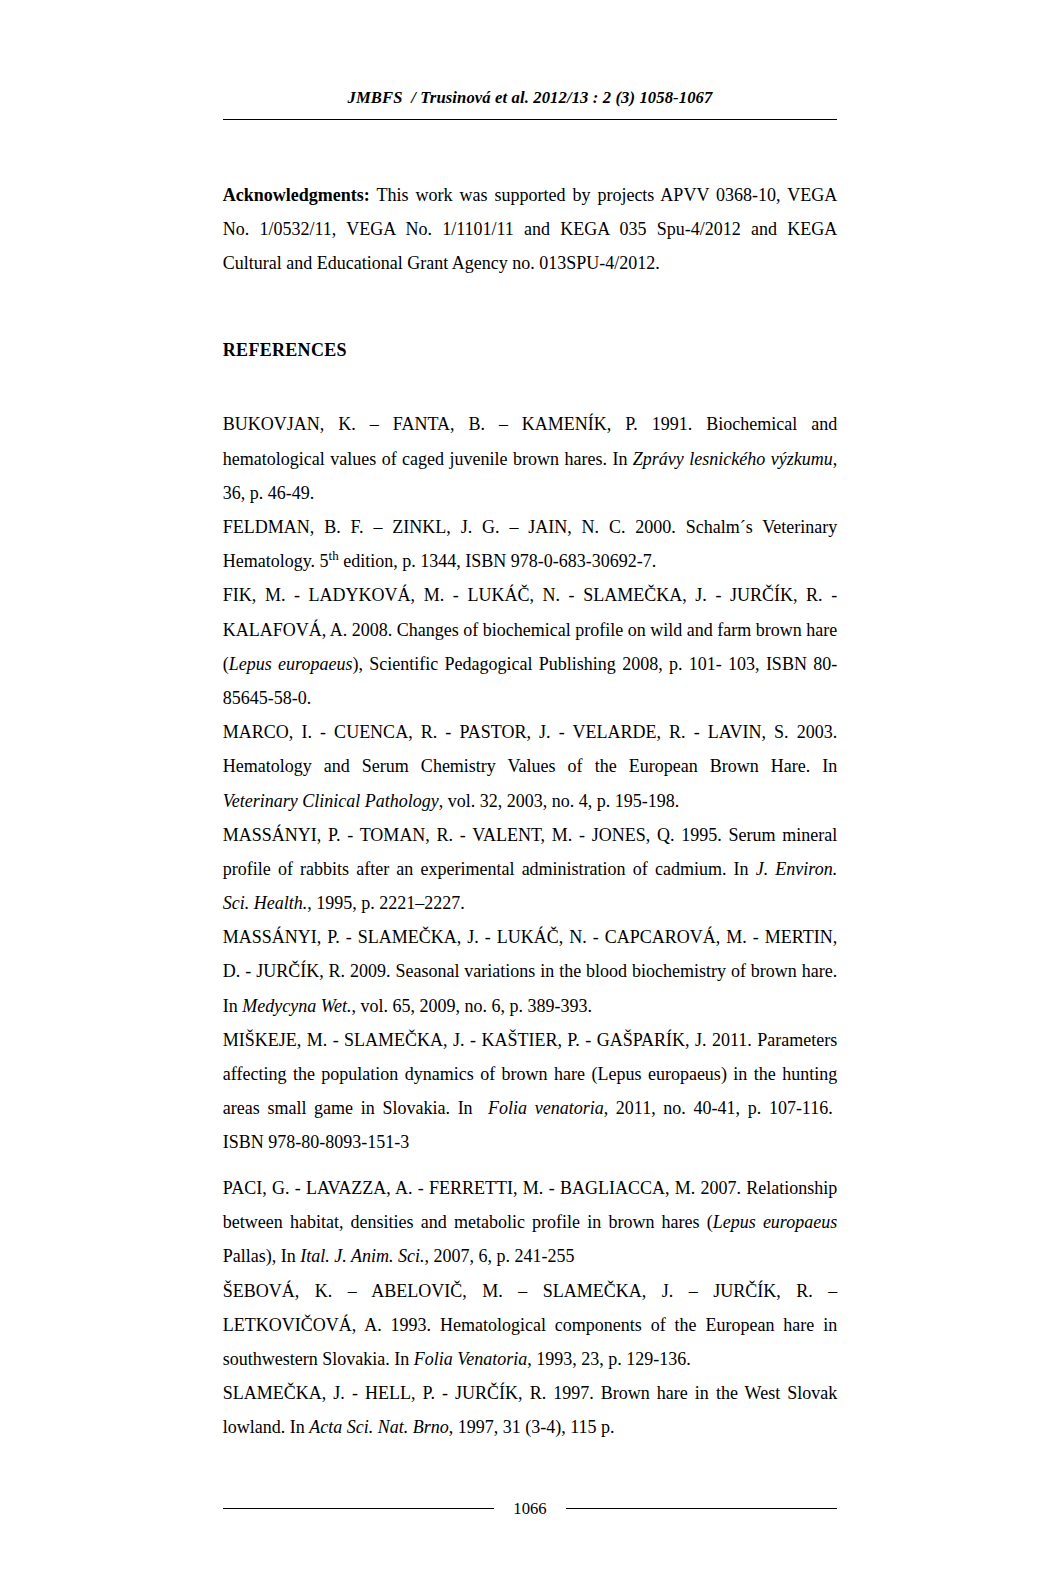JMBFS / Trusinová et al. 2012/13 : 2 (3) 1058-1067
Acknowledgments: This work was supported by projects APVV 0368-10, VEGA No. 1/0532/11, VEGA No. 1/1101/11 and KEGA 035 Spu-4/2012 and KEGA Cultural and Educational Grant Agency no. 013SPU-4/2012.
REFERENCES
BUKOVJAN, K. – FANTA, B. – KAMENÍK, P. 1991. Biochemical and hematological values of caged juvenile brown hares. In Zprávy lesnického výzkumu, 36, p. 46-49.
FELDMAN, B. F. – ZINKL, J. G. – JAIN, N. C. 2000. Schalm´s Veterinary Hematology. 5th edition, p. 1344, ISBN 978-0-683-30692-7.
FIK, M. - LADYKOVÁ, M. - LUKÁČ, N. - SLAMEČKA, J. - JURČÍK, R. - KALAFOVÁ, A. 2008. Changes of biochemical profile on wild and farm brown hare (Lepus europaeus), Scientific Pedagogical Publishing 2008, p. 101- 103, ISBN 80-85645-58-0.
MARCO, I. - CUENCA, R. - PASTOR, J. - VELARDE, R. - LAVIN, S. 2003. Hematology and Serum Chemistry Values of the European Brown Hare. In Veterinary Clinical Pathology, vol. 32, 2003, no. 4, p. 195-198.
MASSÁNYI, P. - TOMAN, R. - VALENT, M. - JONES, Q. 1995. Serum mineral profile of rabbits after an experimental administration of cadmium. In J. Environ. Sci. Health., 1995, p. 2221–2227.
MASSÁNYI, P. - SLAMEČKA, J. - LUKÁČ, N. - CAPCAROVÁ, M. - MERTIN, D. - JURČÍK, R. 2009. Seasonal variations in the blood biochemistry of brown hare. In Medycyna Wet., vol. 65, 2009, no. 6, p. 389-393.
MIŠKEJE, M. - SLAMEČKA, J. - KAŠTIER, P. - GAŠPARÍK, J. 2011. Parameters affecting the population dynamics of brown hare (Lepus europaeus) in the hunting areas small game in Slovakia. In Folia venatoria, 2011, no. 40-41, p. 107-116. ISBN 978-80-8093-151-3
PACI, G. - LAVAZZA, A. - FERRETTI, M. - BAGLIACCA, M. 2007. Relationship between habitat, densities and metabolic profile in brown hares (Lepus europaeus Pallas), In Ital. J. Anim. Sci., 2007, 6, p. 241-255
ŠEBOVÁ, K. – ABELOVIČ, M. – SLAMEČKA, J. – JURČÍK, R. – LETKOVIČOVÁ, A. 1993. Hematological components of the European hare in southwestern Slovakia. In Folia Venatoria, 1993, 23, p. 129-136.
SLAMEČKA, J. - HELL, P. - JURČÍK, R. 1997. Brown hare in the West Slovak lowland. In Acta Sci. Nat. Brno, 1997, 31 (3-4), 115 p.
1066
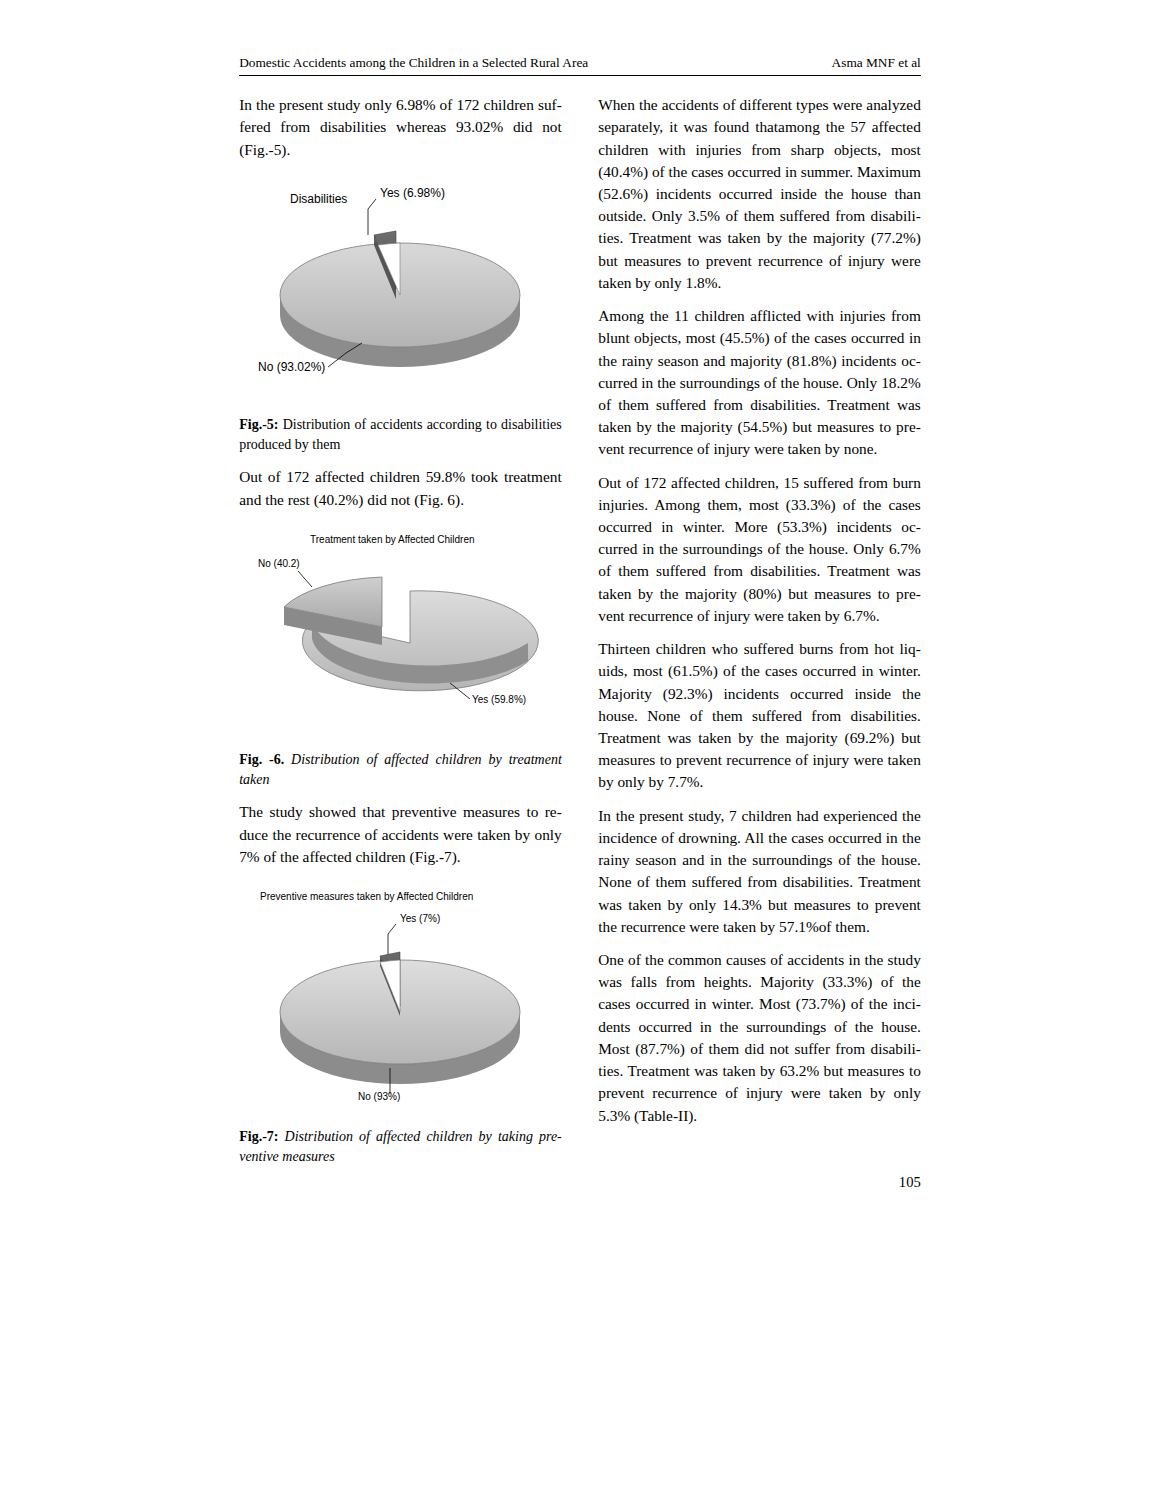Domestic Accidents among the Children in a Selected Rural Area Asma MNF et al
In the present study only 6.98% of 172 children suffered from disabilities whereas 93.02% did not (Fig.-5).
Disabilities Yes (6.98%) No (93.02%)
Fig.-5: Distribution of accidents according to disabilities produced by them
Out of 172 affected children 59.8% took treatment and the rest (40.2%) did not (Fig. 6).
Treatment taken by Affected Children No (40.2) Yes (59.8%)
Fig. -6. Distribution of affected children by treatment taken
The study showed that preventive measures to reduce the recurrence of accidents were taken by only 7% of the affected children (Fig.-7).
Preventive measures taken by Affected Children Yes (7%) No (93%)
Fig.-7: Distribution of affected children by taking preventive measures
When the accidents of different types were analyzed separately, it was found thatamong the 57 affected children with injuries from sharp objects, most (40.4%) of the cases occurred in summer. Maximum (52.6%) incidents occurred inside the house than outside. Only 3.5% of them suffered from disabilities. Treatment was taken by the majority (77.2%) but measures to prevent recurrence of injury were taken by only 1.8%.
Among the 11 children afflicted with injuries from blunt objects, most (45.5%) of the cases occurred in the rainy season and majority (81.8%) incidents occurred in the surroundings of the house. Only 18.2% of them suffered from disabilities. Treatment was taken by the majority (54.5%) but measures to prevent recurrence of injury were taken by none.
Out of 172 affected children, 15 suffered from burn injuries. Among them, most (33.3%) of the cases occurred in winter. More (53.3%) incidents occurred in the surroundings of the house. Only 6.7% of them suffered from disabilities. Treatment was taken by the majority (80%) but measures to prevent recurrence of injury were taken by 6.7%.
Thirteen children who suffered burns from hot liquids, most (61.5%) of the cases occurred in winter. Majority (92.3%) incidents occurred inside the house. None of them suffered from disabilities. Treatment was taken by the majority (69.2%) but measures to prevent recurrence of injury were taken by only by 7.7%.
In the present study, 7 children had experienced the incidence of drowning. All the cases occurred in the rainy season and in the surroundings of the house. None of them suffered from disabilities. Treatment was taken by only 14.3% but measures to prevent the recurrence were taken by 57.1%of them.
One of the common causes of accidents in the study was falls from heights. Majority (33.3%) of the cases occurred in winter. Most (73.7%) of the incidents occurred in the surroundings of the house. Most (87.7%) of them did not suffer from disabilities. Treatment was taken by 63.2% but measures to prevent recurrence of injury were taken by only 5.3% (Table-II).
105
::::::
■ Exercise brief: Before copying, set the pictures aside; then give the records again exactly.

■ Result of the exercise:
JMBFS / Trusinová et al. 2012/13 : 2 (3) 1058-1067
Acknowledgments: This work was supported by projects APVV 0368-10, VEGA No. 1/0532/11, VEGA No. 1/1101/11 and KEGA 035 Spu-4/2012 and KEGA Cultural and Educational Grant Agency no. 013SPU-4/2012.
REFERENCES
BUKOVJAN, K. – FANTA, B. – KAMENÍK, P. 1991. Biochemical and hematological values of caged juvenile brown hares. In Zprávy lesnického výzkumu, 36, p. 46-49.
FELDMAN, B. F. – ZINKL, J. G. – JAIN, N. C. 2000. Schalm´s Veterinary Hematology. 5th edition, p. 1344, ISBN 978-0-683-30692-7.
FIK, M. - LADYKOVÁ, M. - LUKÁČ, N. - SLAMEČKA, J. - JURČÍK, R. - KALAFOVÁ, A. 2008. Changes of biochemical profile on wild and farm brown hare (Lepus europaeus), Scientific Pedagogical Publishing 2008, p. 101- 103, ISBN 80-85645-58-0.
MARCO, I. - CUENCA, R. - PASTOR, J. - VELARDE, R. - LAVIN, S. 2003. Hematology and Serum Chemistry Values of the European Brown Hare. In Veterinary Clinical Pathology, vol. 32, 2003, no. 4, p. 195-198.
MASSÁNYI, P. - TOMAN, R. - VALENT, M. - JONES, Q. 1995. Serum mineral profile of rabbits after an experimental administration of cadmium. In J. Environ. Sci. Health., 1995, p. 2221–2227.
MASSÁNYI, P. - SLAMEČKA, J. - LUKÁČ, N. - CAPCAROVÁ, M. - MERTIN, D. - JURČÍK, R. 2009. Seasonal variations in the blood biochemistry of brown hare. In Medycyna Wet., vol. 65, 2009, no. 6, p. 389-393.
MIŠKEJE, M. - SLAMEČKA, J. - KAŠTIER, P. - GAŠPARÍK, J. 2011. Parameters affecting the population dynamics of brown hare (Lepus europaeus) in the hunting areas small game in Slovakia. In Folia venatoria, 2011, no. 40-41, p. 107-116. ISBN 978-80-8093-151-3
PACI, G. - LAVAZZA, A. - FERRETTI, M. - BAGLIACCA, M. 2007. Relationship between habitat, densities and metabolic profile in brown hares (Lepus europaeus Pallas), In Ital. J. Anim. Sci., 2007, 6, p. 241-255
ŠEBOVÁ, K. – ABELOVIČ, M. – SLAMEČKA, J. – JURČÍK, R. – LETKOVIČOVÁ, A. 1993. Hematological components of the European hare in southwestern Slovakia. In Folia Venatoria, 1993, 23, p. 129-136.
SLAMEČKA, J. - HELL, P. - JURČÍK, R. 1997. Brown hare in the West Slovak lowland. In Acta Sci. Nat. Brno, 1997, 31 (3-4), 115 p.
1066
Domestic Accidents among the Children in a Selected Rural Area Asma MNF et al
In the present study only 6.98% of 172 children suffered from disabilities whereas 93.02% did not (Fig.-5).
Disabilities Yes (6.98%) No (93.02%)
Fig.-5: Distribution of accidents according to disabilities produced by them
Out of 172 affected children 59.8% took treatment and the rest (40.2%) did not (Fig. 6).
Treatment taken by Affected Children No (40.2) Yes (59.8%)
Fig. -6. Distribution of affected children by treatment taken
The study showed that preventive measures to reduce the recurrence of accidents were taken by only 7% of the affected children (Fig.-7).
Preventive measures taken by Affected Children Yes (7%) No (93%)
Fig.-7: Distribution of affected children by taking preventive measures
When the accidents of different types were analyzed separately, it was found thatamong the 57 affected children with injuries from sharp objects, most (40.4%) of the cases occurred in summer. Maximum (52.6%) incidents occurred inside the house than outside. Only 3.5% of them suffered from disabilities. Treatment was taken by the majority (77.2%) but measures to prevent recurrence of injury were taken by only 1.8%.
Among the 11 children afflicted with injuries from blunt objects, most (45.5%) of the cases occurred in the rainy season and majority (81.8%) incidents occurred in the surroundings of the house. Only 18.2% of them suffered from disabilities. Treatment was taken by the majority (54.5%) but measures to prevent recurrence of injury were taken by none.
Out of 172 affected children, 15 suffered from burn injuries. Among them, most (33.3%) of the cases occurred in winter. More (53.3%) incidents occurred in the surroundings of the house. Only 6.7% of them suffered from disabilities. Treatment was taken by the majority (80%) but measures to prevent recurrence of injury were taken by 6.7%.
Thirteen children who suffered burns from hot liquids, most (61.5%) of the cases occurred in winter. Majority (92.3%) incidents occurred inside the house. None of them suffered from disabilities. Treatment was taken by the majority (69.2%) but measures to prevent recurrence of injury were taken by only by 7.7%.
In the present study, 7 children had experienced the incidence of drowning. All the cases occurred in the rainy season and in the surroundings of the house. None of them suffered from disabilities. Treatment was taken by only 14.3% but measures to prevent the recurrence were taken by 57.1%of them.
One of the common causes of accidents in the study was falls from heights. Majority (33.3%) of the cases occurred in winter. Most (73.7%) of the incidents occurred in the surroundings of the house. Most (87.7%) of them did not suffer from disabilities. Treatment was taken by 63.2% but measures to prevent recurrence of injury were taken by only 5.3% (Table-II).
105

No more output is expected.